An experimental drug treatment may help keep a certain kind of aggressive breast cancer at bay, offering new hope for individual therapies against difficult tumours, said research.

The phase III trial comparing trastuzumab emtansine (T-DM1) to standard therapy for human epidermal growth factor receptor 2 (HER2 positive) breast cancer was presented at the American Society of Clinical Oncology conference in Chicago.

The international study randomised nearly 1 000 patients to receive either T-DM1 or standard therapy every three weeks. The subjects all had metastatic cancer that had spread to other parts of the body.

Little dose limiting toxicity

The trial found that progression-free survival in the T-DM1 group was 9.6 months, compared to 6.4 months in the standard therapy group, which study authors described as "clinically meaningful improvement."

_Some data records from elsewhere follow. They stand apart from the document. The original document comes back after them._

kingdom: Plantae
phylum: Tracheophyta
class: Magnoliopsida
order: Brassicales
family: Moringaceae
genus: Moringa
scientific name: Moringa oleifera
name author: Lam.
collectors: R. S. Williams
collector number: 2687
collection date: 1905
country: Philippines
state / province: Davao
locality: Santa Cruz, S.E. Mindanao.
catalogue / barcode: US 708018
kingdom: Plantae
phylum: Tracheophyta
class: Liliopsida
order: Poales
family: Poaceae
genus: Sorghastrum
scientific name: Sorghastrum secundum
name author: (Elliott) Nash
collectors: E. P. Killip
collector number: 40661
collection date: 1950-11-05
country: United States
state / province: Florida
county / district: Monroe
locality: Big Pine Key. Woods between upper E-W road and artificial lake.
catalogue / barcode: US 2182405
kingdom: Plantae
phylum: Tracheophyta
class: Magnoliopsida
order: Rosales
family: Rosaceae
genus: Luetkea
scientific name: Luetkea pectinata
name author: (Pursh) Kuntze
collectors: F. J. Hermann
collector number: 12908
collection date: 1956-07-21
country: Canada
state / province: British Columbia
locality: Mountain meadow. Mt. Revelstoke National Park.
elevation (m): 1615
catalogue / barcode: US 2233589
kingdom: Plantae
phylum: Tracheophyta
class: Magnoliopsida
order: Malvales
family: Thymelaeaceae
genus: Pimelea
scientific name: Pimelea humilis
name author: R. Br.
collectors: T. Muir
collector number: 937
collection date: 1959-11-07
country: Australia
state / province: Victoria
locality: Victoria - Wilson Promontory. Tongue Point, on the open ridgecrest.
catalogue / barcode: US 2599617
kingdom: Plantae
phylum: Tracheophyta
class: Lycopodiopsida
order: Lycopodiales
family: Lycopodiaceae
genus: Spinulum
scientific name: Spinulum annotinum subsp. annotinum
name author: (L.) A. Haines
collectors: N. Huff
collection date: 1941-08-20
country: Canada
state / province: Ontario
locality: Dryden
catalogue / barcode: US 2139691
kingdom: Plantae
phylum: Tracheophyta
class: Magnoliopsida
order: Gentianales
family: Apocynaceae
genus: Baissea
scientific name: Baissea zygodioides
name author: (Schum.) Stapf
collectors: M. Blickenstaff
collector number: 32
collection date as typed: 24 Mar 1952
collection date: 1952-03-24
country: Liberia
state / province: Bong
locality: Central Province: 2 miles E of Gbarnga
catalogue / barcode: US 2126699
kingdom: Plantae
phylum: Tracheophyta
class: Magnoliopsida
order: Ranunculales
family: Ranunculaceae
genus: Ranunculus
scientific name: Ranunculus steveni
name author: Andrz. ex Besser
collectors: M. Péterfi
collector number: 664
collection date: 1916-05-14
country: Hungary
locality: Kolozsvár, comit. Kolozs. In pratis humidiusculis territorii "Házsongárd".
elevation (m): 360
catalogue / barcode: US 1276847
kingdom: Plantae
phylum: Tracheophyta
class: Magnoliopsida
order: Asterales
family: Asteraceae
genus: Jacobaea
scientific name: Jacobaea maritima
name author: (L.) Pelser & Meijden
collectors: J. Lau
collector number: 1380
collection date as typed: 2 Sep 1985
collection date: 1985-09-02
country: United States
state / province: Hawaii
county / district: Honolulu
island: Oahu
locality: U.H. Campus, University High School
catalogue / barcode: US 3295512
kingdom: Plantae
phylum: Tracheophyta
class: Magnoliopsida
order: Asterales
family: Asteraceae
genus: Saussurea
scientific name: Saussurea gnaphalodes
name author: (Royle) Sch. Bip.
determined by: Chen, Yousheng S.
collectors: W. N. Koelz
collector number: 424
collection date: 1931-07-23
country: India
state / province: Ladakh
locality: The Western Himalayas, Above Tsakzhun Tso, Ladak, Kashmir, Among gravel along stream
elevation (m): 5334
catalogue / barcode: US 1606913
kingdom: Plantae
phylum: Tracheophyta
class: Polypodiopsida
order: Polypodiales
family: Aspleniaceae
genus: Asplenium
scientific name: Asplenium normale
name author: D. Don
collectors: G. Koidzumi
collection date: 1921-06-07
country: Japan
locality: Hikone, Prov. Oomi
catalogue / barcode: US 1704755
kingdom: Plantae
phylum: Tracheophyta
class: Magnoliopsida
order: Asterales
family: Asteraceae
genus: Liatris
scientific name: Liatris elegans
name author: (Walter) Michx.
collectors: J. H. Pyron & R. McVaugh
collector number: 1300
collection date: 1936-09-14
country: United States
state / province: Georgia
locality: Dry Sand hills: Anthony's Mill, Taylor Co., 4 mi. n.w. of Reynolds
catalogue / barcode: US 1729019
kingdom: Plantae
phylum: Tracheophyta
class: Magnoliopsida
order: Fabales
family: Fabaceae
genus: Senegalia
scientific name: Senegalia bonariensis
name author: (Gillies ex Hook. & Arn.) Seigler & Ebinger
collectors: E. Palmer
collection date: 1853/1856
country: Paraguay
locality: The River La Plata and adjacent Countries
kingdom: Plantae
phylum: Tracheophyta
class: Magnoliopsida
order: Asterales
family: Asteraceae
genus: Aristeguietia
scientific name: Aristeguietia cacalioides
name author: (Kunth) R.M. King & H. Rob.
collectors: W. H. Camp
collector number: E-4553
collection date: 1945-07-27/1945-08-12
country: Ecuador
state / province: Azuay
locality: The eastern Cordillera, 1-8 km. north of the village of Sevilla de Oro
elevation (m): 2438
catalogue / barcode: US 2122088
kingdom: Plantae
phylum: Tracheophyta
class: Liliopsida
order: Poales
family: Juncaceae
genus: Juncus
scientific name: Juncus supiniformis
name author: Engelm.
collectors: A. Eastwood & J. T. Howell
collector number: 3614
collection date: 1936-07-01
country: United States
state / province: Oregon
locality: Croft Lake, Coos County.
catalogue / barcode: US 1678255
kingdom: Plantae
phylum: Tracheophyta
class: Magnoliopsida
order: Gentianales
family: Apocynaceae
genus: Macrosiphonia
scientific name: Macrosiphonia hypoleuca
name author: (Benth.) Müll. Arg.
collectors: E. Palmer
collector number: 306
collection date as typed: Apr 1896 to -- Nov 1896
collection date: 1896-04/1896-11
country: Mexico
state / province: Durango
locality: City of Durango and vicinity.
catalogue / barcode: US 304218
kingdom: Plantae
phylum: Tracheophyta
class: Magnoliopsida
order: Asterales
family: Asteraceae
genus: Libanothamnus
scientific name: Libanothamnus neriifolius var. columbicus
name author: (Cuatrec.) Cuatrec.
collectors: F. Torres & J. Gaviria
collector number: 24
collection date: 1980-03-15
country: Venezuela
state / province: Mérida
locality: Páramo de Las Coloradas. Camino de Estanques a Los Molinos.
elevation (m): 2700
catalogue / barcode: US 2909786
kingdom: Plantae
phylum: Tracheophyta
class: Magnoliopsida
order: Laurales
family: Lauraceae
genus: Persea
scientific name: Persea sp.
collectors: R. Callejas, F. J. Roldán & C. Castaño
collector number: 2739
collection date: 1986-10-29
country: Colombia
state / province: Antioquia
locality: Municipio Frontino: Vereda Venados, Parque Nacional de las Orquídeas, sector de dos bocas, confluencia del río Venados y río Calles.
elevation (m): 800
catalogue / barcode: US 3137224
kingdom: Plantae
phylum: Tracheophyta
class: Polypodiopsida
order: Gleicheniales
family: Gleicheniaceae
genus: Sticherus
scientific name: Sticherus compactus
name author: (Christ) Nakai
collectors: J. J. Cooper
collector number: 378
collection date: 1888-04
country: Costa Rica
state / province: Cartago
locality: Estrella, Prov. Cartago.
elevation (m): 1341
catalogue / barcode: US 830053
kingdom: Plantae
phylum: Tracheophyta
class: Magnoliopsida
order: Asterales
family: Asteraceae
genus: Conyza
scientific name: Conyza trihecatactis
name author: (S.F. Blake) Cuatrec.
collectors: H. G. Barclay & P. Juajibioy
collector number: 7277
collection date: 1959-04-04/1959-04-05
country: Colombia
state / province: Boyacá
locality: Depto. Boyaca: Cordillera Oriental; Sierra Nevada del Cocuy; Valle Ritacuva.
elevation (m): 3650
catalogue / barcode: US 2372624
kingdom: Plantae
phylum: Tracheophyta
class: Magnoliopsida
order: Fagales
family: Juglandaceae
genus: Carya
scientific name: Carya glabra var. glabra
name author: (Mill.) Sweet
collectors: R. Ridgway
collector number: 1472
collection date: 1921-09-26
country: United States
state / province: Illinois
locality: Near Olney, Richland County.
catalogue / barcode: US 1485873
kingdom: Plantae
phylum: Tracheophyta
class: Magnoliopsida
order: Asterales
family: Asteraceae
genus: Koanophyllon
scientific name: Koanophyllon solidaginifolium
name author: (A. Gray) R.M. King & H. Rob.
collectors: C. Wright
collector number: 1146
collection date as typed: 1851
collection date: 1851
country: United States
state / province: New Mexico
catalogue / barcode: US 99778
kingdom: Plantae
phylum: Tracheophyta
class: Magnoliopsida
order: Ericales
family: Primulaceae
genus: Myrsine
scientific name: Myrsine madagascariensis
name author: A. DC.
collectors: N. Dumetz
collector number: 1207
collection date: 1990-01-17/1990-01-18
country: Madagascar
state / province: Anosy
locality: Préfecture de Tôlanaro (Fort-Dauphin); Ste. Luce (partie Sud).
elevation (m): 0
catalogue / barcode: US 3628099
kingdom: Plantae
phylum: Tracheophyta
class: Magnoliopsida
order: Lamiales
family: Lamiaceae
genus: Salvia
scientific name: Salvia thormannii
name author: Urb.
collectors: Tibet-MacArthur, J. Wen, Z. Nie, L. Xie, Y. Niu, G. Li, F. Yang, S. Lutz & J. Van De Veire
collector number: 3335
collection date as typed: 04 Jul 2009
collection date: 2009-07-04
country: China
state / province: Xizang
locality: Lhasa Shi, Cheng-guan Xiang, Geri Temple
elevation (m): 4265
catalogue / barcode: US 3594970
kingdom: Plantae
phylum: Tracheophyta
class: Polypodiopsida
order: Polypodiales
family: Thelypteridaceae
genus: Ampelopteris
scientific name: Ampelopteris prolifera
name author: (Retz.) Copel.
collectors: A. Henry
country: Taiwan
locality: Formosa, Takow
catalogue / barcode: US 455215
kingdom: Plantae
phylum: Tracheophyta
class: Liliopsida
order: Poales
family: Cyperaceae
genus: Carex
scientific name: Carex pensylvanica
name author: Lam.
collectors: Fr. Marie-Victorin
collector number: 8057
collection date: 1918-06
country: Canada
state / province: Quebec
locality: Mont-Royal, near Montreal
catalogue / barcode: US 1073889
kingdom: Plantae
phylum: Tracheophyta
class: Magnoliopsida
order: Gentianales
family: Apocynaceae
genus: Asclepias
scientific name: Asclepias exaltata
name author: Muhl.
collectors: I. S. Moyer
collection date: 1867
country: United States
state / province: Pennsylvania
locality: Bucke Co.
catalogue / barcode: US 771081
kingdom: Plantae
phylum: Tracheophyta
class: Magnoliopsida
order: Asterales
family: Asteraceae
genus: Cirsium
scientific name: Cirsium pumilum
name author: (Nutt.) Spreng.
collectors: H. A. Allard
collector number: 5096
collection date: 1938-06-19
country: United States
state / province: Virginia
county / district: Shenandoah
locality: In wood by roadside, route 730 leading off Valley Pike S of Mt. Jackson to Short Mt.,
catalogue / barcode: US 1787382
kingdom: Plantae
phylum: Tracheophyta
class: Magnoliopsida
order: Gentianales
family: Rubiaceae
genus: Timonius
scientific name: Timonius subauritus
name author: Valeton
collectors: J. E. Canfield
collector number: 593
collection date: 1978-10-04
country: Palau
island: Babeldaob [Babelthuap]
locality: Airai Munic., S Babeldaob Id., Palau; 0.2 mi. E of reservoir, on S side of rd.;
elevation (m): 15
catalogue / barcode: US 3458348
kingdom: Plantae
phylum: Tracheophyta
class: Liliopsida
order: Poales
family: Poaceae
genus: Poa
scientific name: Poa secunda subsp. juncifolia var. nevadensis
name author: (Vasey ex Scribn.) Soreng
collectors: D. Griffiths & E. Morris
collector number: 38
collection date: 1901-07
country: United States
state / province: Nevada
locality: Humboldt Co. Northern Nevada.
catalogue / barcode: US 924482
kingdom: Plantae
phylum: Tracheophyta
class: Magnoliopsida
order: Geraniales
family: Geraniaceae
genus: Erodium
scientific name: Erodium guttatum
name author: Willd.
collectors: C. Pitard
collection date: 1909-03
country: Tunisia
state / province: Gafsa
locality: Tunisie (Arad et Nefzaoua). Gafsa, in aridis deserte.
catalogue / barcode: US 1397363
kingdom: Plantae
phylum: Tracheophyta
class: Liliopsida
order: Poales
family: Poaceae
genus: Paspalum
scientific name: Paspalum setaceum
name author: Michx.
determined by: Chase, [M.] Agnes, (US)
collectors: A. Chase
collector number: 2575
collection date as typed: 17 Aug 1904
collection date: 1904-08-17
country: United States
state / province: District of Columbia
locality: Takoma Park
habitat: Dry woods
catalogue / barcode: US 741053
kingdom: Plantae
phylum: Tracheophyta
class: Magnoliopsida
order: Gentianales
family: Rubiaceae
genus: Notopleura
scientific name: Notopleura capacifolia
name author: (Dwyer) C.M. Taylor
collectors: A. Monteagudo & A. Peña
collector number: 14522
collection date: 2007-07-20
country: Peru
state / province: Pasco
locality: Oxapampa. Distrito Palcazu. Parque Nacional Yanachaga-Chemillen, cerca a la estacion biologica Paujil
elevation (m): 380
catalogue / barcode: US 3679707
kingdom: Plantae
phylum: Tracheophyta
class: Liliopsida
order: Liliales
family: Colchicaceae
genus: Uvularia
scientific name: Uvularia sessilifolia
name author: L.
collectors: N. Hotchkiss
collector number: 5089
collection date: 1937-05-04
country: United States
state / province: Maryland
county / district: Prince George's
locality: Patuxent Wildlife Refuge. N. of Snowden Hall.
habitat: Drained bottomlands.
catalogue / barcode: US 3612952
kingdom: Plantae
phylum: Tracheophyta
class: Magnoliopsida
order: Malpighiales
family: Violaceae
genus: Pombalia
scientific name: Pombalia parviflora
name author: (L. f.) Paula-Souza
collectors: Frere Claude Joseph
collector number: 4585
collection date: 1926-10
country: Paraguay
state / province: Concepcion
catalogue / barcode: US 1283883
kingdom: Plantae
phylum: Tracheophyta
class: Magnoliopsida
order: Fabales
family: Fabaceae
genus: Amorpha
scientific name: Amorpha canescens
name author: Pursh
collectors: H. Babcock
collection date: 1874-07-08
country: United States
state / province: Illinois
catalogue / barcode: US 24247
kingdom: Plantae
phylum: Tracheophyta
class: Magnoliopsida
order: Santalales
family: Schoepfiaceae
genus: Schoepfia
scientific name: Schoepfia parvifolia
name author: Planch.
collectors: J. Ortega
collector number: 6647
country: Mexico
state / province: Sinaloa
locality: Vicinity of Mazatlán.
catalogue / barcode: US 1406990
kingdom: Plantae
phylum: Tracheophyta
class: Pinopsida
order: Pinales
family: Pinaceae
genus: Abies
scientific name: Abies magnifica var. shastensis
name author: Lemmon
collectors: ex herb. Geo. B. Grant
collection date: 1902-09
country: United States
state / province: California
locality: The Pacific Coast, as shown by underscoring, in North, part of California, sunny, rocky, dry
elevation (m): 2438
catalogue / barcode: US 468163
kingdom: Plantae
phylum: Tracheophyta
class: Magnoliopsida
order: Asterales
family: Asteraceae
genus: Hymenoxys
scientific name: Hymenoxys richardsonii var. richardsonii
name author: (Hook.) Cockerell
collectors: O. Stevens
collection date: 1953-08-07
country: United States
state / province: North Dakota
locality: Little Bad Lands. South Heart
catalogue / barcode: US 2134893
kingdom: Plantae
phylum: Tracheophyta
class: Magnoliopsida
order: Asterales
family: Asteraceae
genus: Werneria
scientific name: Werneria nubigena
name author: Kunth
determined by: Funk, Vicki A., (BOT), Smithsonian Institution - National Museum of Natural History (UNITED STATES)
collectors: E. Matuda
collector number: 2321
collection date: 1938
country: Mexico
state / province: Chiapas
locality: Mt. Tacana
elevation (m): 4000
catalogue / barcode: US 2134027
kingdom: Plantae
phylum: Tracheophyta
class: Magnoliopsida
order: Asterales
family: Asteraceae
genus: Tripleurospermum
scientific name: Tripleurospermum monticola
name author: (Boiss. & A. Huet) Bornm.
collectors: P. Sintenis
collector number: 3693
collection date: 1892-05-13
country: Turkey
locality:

"The drug worked. It was significantly better than a very effective approved therapy for HER2 over expressing metastatic breast cancer," said lead study author Kimberly Blackwell, professor of medicine at Duke University.

"Also, as a clinician who takes care of a lot of breast cancer patients, I'm pleased that this drug has very little dose-limiting toxicity. Patients don't lose their hair from this drug.

A breakthrough

"For patients facing metastatic breast cancer, this is a breakthrough."

The data on overall survival time showed 65% of T-DM1 patients were alive after two years, compared to 47.5% of the standard therapy patients, a threshold that fell short of the trial's predetermined limits for judging statistical significance.

More analysis of survival times is planned for later in the ongoing study.